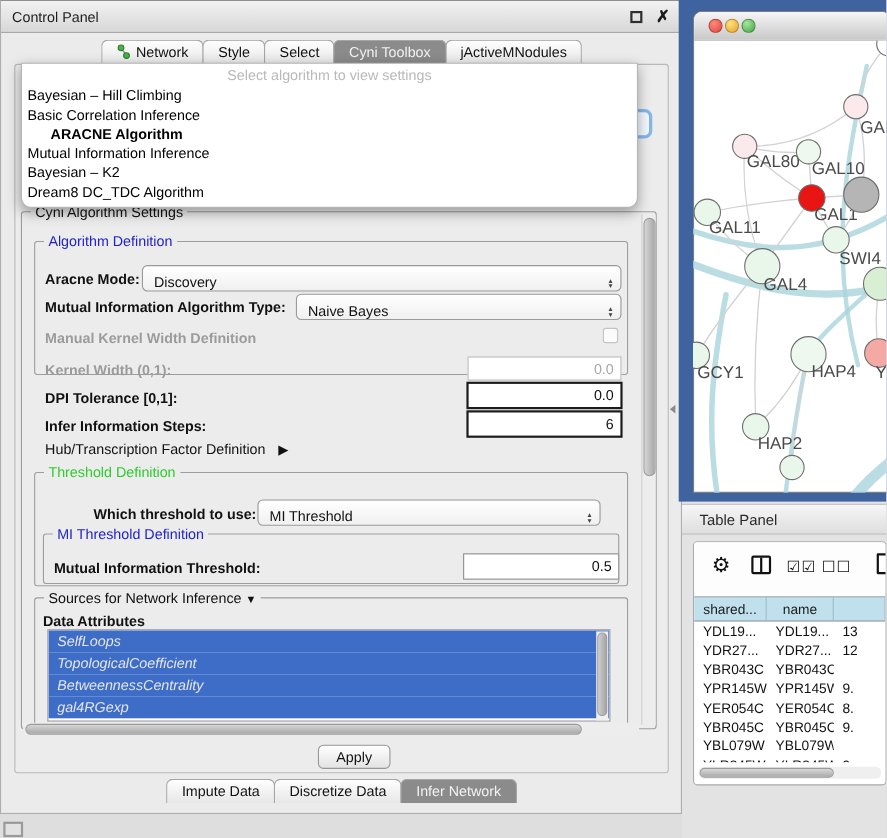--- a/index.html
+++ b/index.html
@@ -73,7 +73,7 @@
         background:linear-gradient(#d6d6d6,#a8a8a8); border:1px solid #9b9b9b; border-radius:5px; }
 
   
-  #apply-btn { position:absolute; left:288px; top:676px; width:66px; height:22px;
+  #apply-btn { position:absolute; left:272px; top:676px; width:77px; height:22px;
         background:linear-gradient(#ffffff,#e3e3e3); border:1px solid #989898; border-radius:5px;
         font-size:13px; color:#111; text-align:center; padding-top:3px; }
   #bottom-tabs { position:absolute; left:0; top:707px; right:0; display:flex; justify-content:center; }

◇ ◇ ◇ ◇

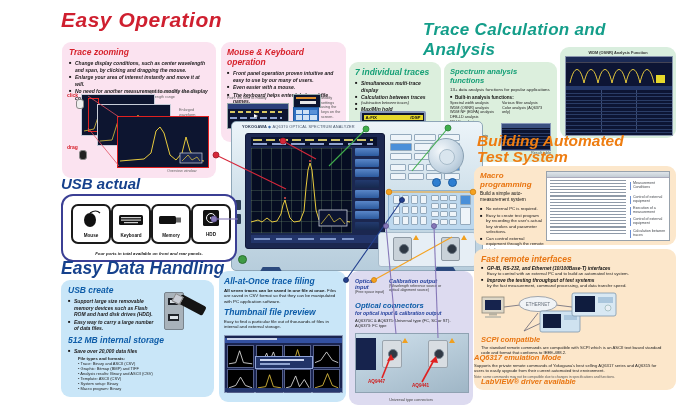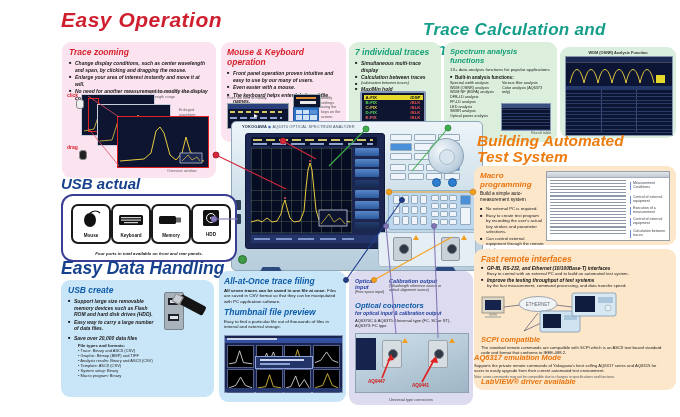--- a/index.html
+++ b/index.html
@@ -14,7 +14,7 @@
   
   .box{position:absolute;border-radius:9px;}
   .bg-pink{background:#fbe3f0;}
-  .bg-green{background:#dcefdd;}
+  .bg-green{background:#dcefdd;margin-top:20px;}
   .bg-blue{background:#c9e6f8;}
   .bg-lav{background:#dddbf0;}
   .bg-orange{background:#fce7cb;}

◇ ◇ ◇ ◇

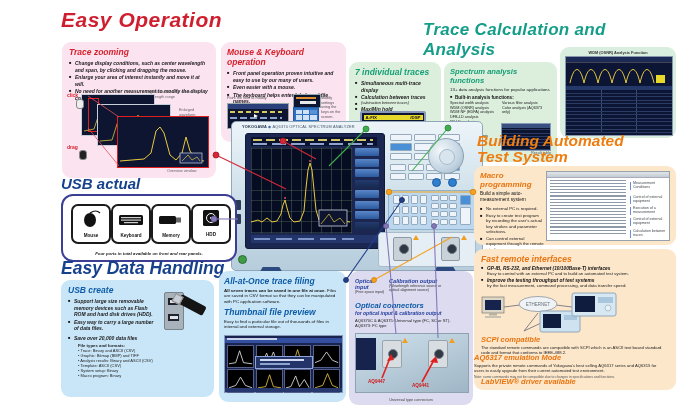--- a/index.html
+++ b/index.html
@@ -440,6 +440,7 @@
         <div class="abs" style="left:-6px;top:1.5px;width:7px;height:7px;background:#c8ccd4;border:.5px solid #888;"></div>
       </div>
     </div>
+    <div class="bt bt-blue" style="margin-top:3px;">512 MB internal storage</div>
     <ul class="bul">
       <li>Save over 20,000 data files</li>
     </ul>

◇ ◇ ◇ ◇

— Exercise —
Would you retype exactly the lines above, from the line with "font-size:13px; color:#111; text-align:center;" to the line with "position:absolute; left:0; top:707px;", with both end lines kept and nothing more?

— Task solution —
         font-size:13px; color:#111; text-align:center; padding-top:3px; }
   #bottom-tabs { position:absolute; left:0; top:707px; right:0; display:flex; justify-content:center; }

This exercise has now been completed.